QUESTION: Can someone translate as closely as possible, the following quote of St. Gregory: Ecce mundus Sacerdotibus plenus est; sed tamen in messe Dei rarus valde invenitur operator ? And more specifically, what is the likely contextual meaning of the word "operator" here?

Thank you.

1 Answer 1


This seems to be a pretty clear reference to Matthew 9:37-38:

Tunc dicit discipulis suis: Messis quidem multa, operarii autem pauci. Rogate ergo Dominum messis, ut mittat operarios in messem suam.

Here's how the Douay-Rheims (which is generally a fairly literal--albeit archaic--translation of the Vulgate) translates it:

Then he saith to his disciples, The harvest indeed is great, but the labourers are few. Pray ye therefore the Lord of the harvest, that he send forth labourers into his harvest.

Here's the wider context of the quote from Gregory's Homily XVII, which makes clear that he is referring to this passage:

Ad messem multam operarii pauci sunt, quod sine gravi moerore loqui non possumus, quia etsi sunt qui bona audiant, desunt qui dicant.
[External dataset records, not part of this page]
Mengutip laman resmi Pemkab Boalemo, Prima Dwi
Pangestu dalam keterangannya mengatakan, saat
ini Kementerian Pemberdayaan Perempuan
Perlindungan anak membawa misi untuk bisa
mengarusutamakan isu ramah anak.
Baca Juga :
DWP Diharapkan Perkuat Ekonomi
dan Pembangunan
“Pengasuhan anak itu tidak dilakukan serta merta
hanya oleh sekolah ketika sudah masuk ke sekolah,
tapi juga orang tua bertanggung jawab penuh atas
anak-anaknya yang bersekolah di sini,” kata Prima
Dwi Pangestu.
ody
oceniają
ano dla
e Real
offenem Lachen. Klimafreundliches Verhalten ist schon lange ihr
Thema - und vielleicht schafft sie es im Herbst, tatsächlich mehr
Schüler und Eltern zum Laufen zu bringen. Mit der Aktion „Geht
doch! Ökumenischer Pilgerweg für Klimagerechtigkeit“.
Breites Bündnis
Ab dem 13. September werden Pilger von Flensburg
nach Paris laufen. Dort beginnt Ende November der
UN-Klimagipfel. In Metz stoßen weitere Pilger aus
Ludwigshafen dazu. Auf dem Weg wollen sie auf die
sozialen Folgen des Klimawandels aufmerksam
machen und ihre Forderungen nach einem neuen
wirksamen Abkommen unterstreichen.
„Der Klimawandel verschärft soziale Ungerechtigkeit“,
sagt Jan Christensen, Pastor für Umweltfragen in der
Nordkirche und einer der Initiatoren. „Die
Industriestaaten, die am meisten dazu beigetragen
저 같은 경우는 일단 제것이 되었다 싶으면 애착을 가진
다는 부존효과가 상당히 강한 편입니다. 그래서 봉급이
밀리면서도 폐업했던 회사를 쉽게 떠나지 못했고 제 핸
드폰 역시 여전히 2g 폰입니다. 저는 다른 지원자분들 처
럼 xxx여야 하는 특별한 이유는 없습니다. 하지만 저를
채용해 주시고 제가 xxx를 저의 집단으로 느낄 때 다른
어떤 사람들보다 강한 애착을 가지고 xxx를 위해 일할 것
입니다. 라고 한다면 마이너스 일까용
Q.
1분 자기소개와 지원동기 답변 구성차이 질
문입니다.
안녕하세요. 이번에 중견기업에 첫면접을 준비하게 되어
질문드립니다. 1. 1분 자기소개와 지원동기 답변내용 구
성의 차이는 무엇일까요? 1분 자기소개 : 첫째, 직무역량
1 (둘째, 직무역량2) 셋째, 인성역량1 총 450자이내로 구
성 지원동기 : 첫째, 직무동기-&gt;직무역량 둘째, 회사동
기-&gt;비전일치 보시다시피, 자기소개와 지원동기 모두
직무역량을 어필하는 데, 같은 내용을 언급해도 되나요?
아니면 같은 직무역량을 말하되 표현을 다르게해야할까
Ecce mundus sacerdotibus plenus est, sed tamen in messe Dei rarus valde invenitur operator, quia officium quidem sacerdotale suscepimus, sed opus officii non implemus.

My (quick) translation, with your part bolded:

There are few workers for a great harvest, which we cannot speak of without great sorrow, for even though there are some who hear the good [news], there is a lack of those who speak [the good news]. Behold the world is full of priests, but nevertheless in the harvest of God [only] the very rare worker is found, for we have indeed received the priestly office, but we do not fulfill the work of the office.

Operator is a post-classical word meaning "worker/operator," and is formed in a pretty regular way from the suffix -tor from the stem of operor, -ari (cf. laudator < laudo). I have translated it the same way as operarius (which is classically attested), and I see no reason to think of this as anything but word variation on the part of Gregory, to which we shouldn't attach any different meaning.

  • Many thanks for this very fine answer.